Band-Biopic

„Bohemian Rhapsody“ im Kino

Luftleerer Raum: Einfallslose Hommage an Freddie Mercury und die legendäre Rockband Queen

Fox

Selbst wenn man mit dem Bombast-Rock der Band Queen nicht viel anfangen konnte, war ihr ein gewisser Unterhaltungswert doch nie abzusprechen. Und das nicht zuletzt aufgrund ihres extrovertierten und theatralischen Frontmannes und Sängers Freddie Mercury. Wer erinnert sich nicht gern an jenes Video, in dem er sich mit Perücke und Sixties-Hausfrauendress durch den Song „I Want to Break Free“ staubsaugte.

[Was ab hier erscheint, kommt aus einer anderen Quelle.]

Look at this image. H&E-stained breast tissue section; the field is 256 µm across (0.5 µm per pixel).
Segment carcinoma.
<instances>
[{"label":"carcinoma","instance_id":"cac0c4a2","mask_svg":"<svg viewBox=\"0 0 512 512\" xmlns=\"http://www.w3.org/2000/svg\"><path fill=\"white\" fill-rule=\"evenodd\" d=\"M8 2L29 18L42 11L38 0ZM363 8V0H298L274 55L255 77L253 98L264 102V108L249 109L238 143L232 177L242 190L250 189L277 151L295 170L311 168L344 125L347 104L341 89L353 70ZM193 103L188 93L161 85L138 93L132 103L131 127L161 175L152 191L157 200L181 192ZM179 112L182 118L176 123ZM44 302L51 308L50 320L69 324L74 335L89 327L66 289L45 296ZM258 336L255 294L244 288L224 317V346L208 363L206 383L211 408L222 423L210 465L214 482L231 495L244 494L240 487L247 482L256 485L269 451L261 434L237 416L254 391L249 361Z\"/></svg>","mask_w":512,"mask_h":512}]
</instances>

Offenbar war das aber nicht einmal seine Idee, sondern die eines anderen Bandmitglieds, wie uns das Queen/Mercury-Biopic „Bohemian Rhapsody“ erzählt. Chronologisch quält sich der Film durch die Bandgeschichte: von jenem Moment, als Freddie (Rami Malek) sich mit viel gespieltem Selbstvertrauen als neuer Sänger installiert, bis zur Reunion der Band für das Live-Aid-Konzert 1985. ­Zwischendrin entdeckt Freddie, dass er schwul ist, es gibt Plattenaufnahmen, Hits und Konzerte. Und das alles stets im luftleeren Raum, denn für die Zeit der 1970er-Jahre und die Frage, was damals musikalisch sonst so passierte, interessiert sich der einfallslos inszenierte Film von Regisseur Bryan Singer („Die üblichen Verdächtigen“) nicht.

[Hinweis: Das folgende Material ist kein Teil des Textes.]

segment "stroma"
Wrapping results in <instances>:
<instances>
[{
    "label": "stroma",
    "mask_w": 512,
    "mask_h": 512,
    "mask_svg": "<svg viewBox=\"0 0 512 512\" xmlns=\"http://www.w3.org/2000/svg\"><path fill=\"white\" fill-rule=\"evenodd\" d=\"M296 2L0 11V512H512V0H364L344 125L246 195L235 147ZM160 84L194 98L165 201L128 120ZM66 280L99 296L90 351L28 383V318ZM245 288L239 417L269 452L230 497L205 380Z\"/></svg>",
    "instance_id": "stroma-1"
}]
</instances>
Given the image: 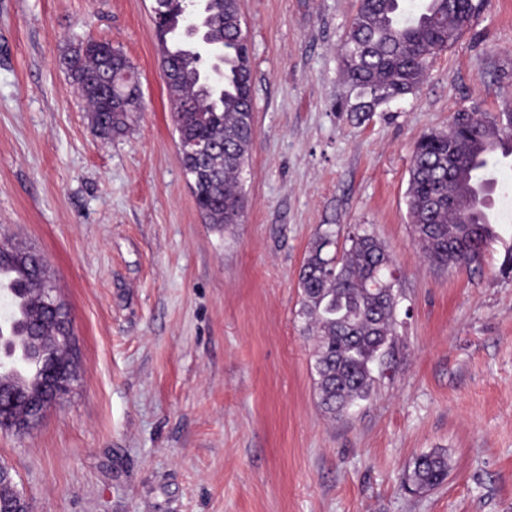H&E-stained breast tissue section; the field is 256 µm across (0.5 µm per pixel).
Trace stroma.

„Bohemian Rhapsody“ ist das Äquivalent zu Rockshows, bei denen Bands mit Namen wie The Australian Pink Floyd Show spezifische Platten oder Shows irgendwelcher Rockdinosaurier notengetreu nachspielen und -mimen, weil die Originale längst zerstritten, alt oder tot sind – das Ergebnis ist eine dubiose ­Fanveranstaltung. Doch der Kreativitätsfaktor liegt bei Null. Freddie Mercury hätte etwas Besseres verdient gehabt.

Bohemian Rhapsody GB/USA 2918, 134 Min., R: Bryan Singer, D: Rami Malek, Lucy Boynton, Joseph Mazzello, Start: 31.10.